Freshman Thomas Rietz, a residence hall council (RHC) member who resides in Corcoran Hall, was the first to imagine a petition for better nutrition labels. Rietz said it all started with a simple offhand comment made during a conversation with one of his residents. Within a couple of days, the petition garnered more than 250 signatures.
Rietz and his supporters want to see calorie counts next to items on student center menus so students can be more informed about what they eat. Although nutrition information is posted in the student center, it is presented as a large spreadsheet that many find difficult to use.
“If you go to Ranch (a restaurant in the Lincoln Park student center), there’s going to be a stand there with this gigantic sheet of all the calories and every single item from lettuce to beans and pork,” Rietz said.
Rietz said students would have to use a calculator to figure how many calories are in a meal.
“If they provided the calorie count on the menu, then you would know ‘this is 400 calories,’” Rietz said. “It would be a lot easier for students, especially in between classes to figure out how to eat healthy on the go.”
Such calorie counts have shown up on the menus of popular establishments such as McDonald’s and Chipotle in the past few years as mandated by a provision in the Affordable Care Act.
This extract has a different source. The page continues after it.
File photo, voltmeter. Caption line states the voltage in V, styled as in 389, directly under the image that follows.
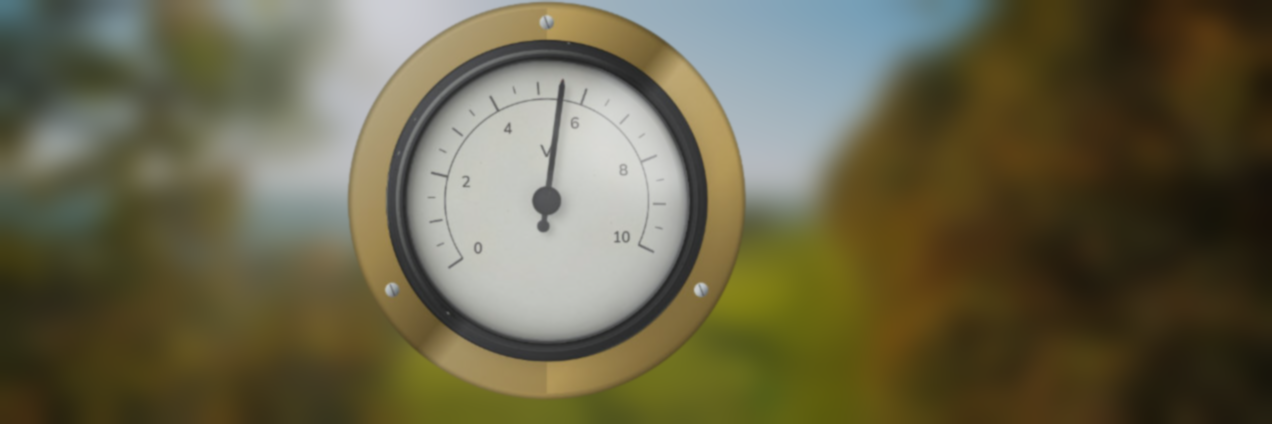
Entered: 5.5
According to the law, institutions with more than 20 locations are required to post their nutritional information.
But there are ways around this provision and Chartwells may not have to provide that information, Rietz said. But the goal was to “push Chartwells in the direction where they can provide that information regardless of what the FDA regulation loophole allows for.”
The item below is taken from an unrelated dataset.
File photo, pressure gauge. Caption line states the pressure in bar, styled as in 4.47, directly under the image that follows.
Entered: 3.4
After the petition gained steam, Rietz was contacted by officials from the student center and Chartwells for a meeting where they discussed these issues. Rietz said it went well.
“We had a really good discussion,” Rietz said. “And it focused on me trying to convey ‘this is what students want,’ and them trying to convey ‘this is what we can do, this is what we’re trying to do.’ I brought up a couple of important problems that I personally found, and a few students brought up.”
On DePaul’s dining website, nutrition information is posted along with tips for students seeking to have a healthy diet. Rietz believes that easier access would better serve students.
The movement does not currently plan to become an actual student organization, but will seek to use existing structures such as the Student Government Association and RHC to achieve change.